Steve Robson, a small business owner in Jesmond, Newcastle, is a fan of his local low traffic neighbourhood (LTN). Launched in 2014, the scheme has introduced restrictions for motor traffic, widened pavements and added new cycle lanes. “Since the changes, Acorn Road has become more vibrant,” Robson says. “With bike racks nearby, we get more cyclists coming in.” His business is booming.
But Steve wasn’t always a fan of the LTN. When the proposal was first mooted, he helped raise a petition against the scheme, organised meetings to oppose it and told the local paper the proposed changes would be “devastating”. Now that he has seen the benefits of the LTN with his own eyes, he’s a convert. He admits that he got it “completely wrong” at the time.
And Steve is not unusual. In London, where LTNs have been introduced, surveys have found that they have widespread public support, as residents see the benefits: less traffic, cleaner air and safer streets.
And, of course, here in Edinburgh we already have dozens of LTNs – some created decades ago before the name was ever invented – where roads have been closed off to through traffic to allow quieter, safer streets.
In Leith, we could see some of those benefits very soon. The council has launched their detailed proposals for a Leith Low Traffic Neighbourhood as part of a wider scheme called Leith Connections. The proposal would retain motorised access for residents and deliveries, but would cut out rat-running through most of the core area of Leith, bounded by Great Junction Street / Duke Street and Commercial Street / Salamander Street.

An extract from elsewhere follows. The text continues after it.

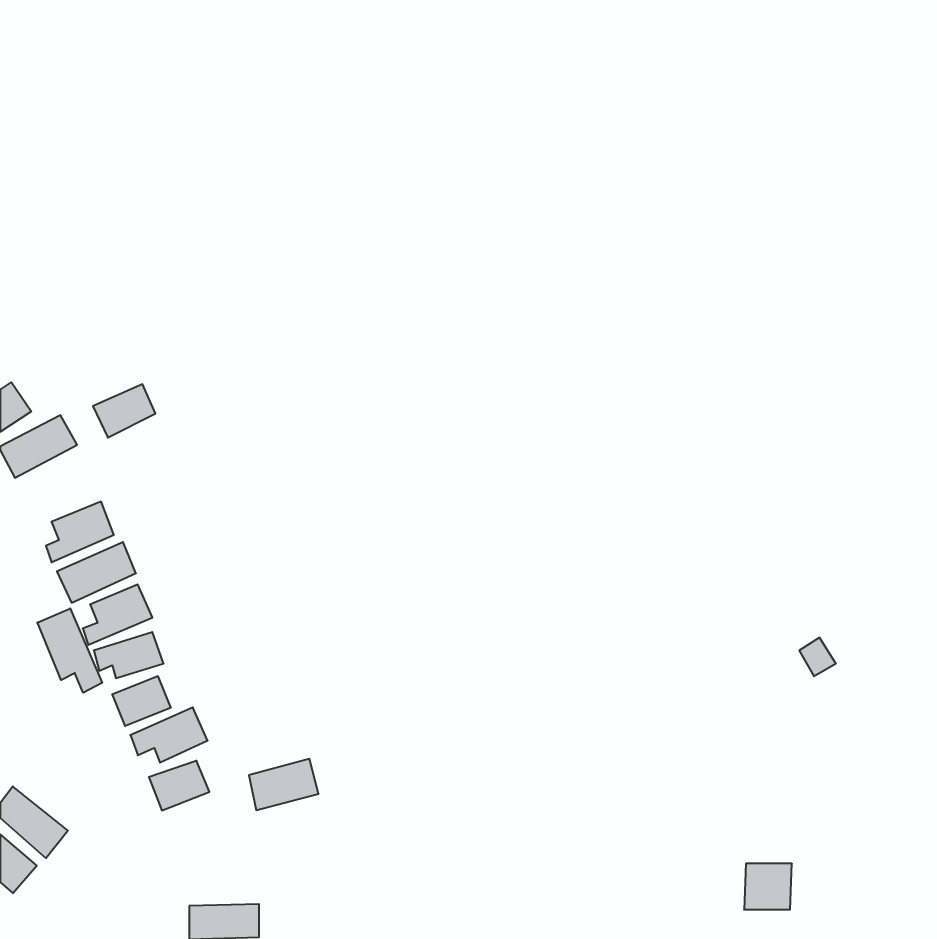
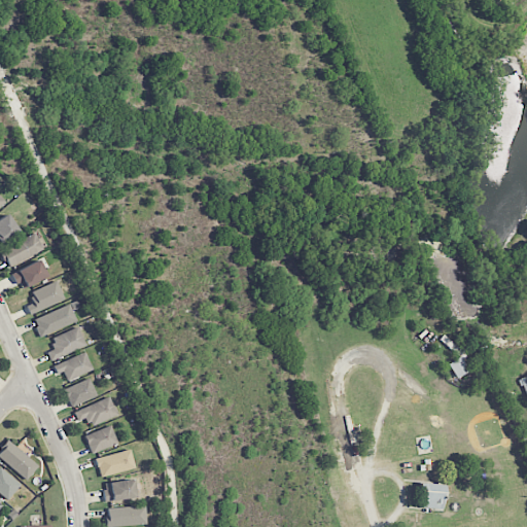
building: [93,384,155,438] -> [12,260,47,290]
building: [37,608,102,693] -> none
building: [249,759,319,810] -> [96,449,135,478]
building: none -> [104,480,135,501]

The aim is to reduce the volume of motor traffic, create more pleasant streets, and to create conditions where more people want to walk, wheel and cycle.
I strongly support the aims of this project. Cleaner air and lower greenhouse gas emissions are urgently needed in Leith, as are safer streets and more opportunities to walk, wheel and cycle. I love the increased freedom and autonomy this project could give to our kids, as they are able to cycle on the roads a lot more safely. I think the detail of the scheme is good, but I also think it could be even better with a few small changes which would improve road safety for primary school kids in the area, and for people who would like to cycle, but who currently don’t.
Firstly, I believe the proposal to remove the ‘Spaces for People’ closure at Links Gardens is a step backwards. This scheme has reduced traffic on Links Gardens considerably, has improved road safety for kids at St Mary’s Primary School, and has provided much-needed hard-standing for local people pursuing outdoor activities like dodgeball and inline skating. In the market research on the Spaces for People schemes, 33% favoured retaining it, while 25% supported removal. In the consultation responses, only 1.9% favoured removal. Crucially, there was overwhelming support for measures to improve road safety around schools, which the Links Gardens scheme does, for the neighbouring St Mary’s Primary.
For all those reasons, I’m urging the council to retain the Links Gardens scheme, and I’m encouraging those who have benefited from it to share their stories on social media with the hashtag #SaveLinksGardens. Have you, or your teenage kids, used your hoverboard or skateboard there? Have you used it for dodgeball or roller hockey? Let everyone know about it on social media, and that way we can build a case for the scheme to be retained and the space better used for the good of the community.
The second way the Leith LTN proposals could be improved is by stopping motor vehicles passing through John’s Place. Under the current plan, rat-running will still be possible along Duncan Place and John’s Place, past Leith Primary School. I’ve already had parents from Leith Primary tell me they’re worried about the volume and speed of traffic on these streets. The council has an opportunity to improve road safety here by closing the loophole which allows rat-running. They should take it.
And finally, the council should use the LTN scheme to provide a vital missing link in the traffic-free path network, from the Water of Leith path at Sandport Bridge to the Leith Links path at Links Gardens. This is currently part of Quiet Route 10, but unfortunately that’s a misnomer: it’s all on-road and it’s not at all quiet. Those who have tried to cycle it with children or more hesitant or less experienced cyclists will know it can be very heavily trafficked. A segregated cycle path along Queen Charlotte Street and Tolbooth Wynd would create safer cycling facilities for all, and would open up traffic-free paths to get from Joppa nearly all the way to Cramond.
It’s also essential that the council work with Lothian Buses to improve access to buses across the LTN area, and especially in the area north of the Links, since the service 12 no longer runs here. And the council should consider installing new bus lanes or extending existing ones, to make those buses quicker and more reliable.
Let me be clear: I support the Leith Low Traffic Neighbourhood proposals as they stand, since they’re a big step forward for cleaner air and liveable streets. But I also think they could be a lot better. We will only get the improvements to the scheme if enough people ask for them. So please, respond to the consultation, say that you support the proposals, but you want them to go further. With your help we can create the safer streets in Leith that we so desperately need.
You can respond to the consultation on the Edinburgh Council consultation hub until 4 July.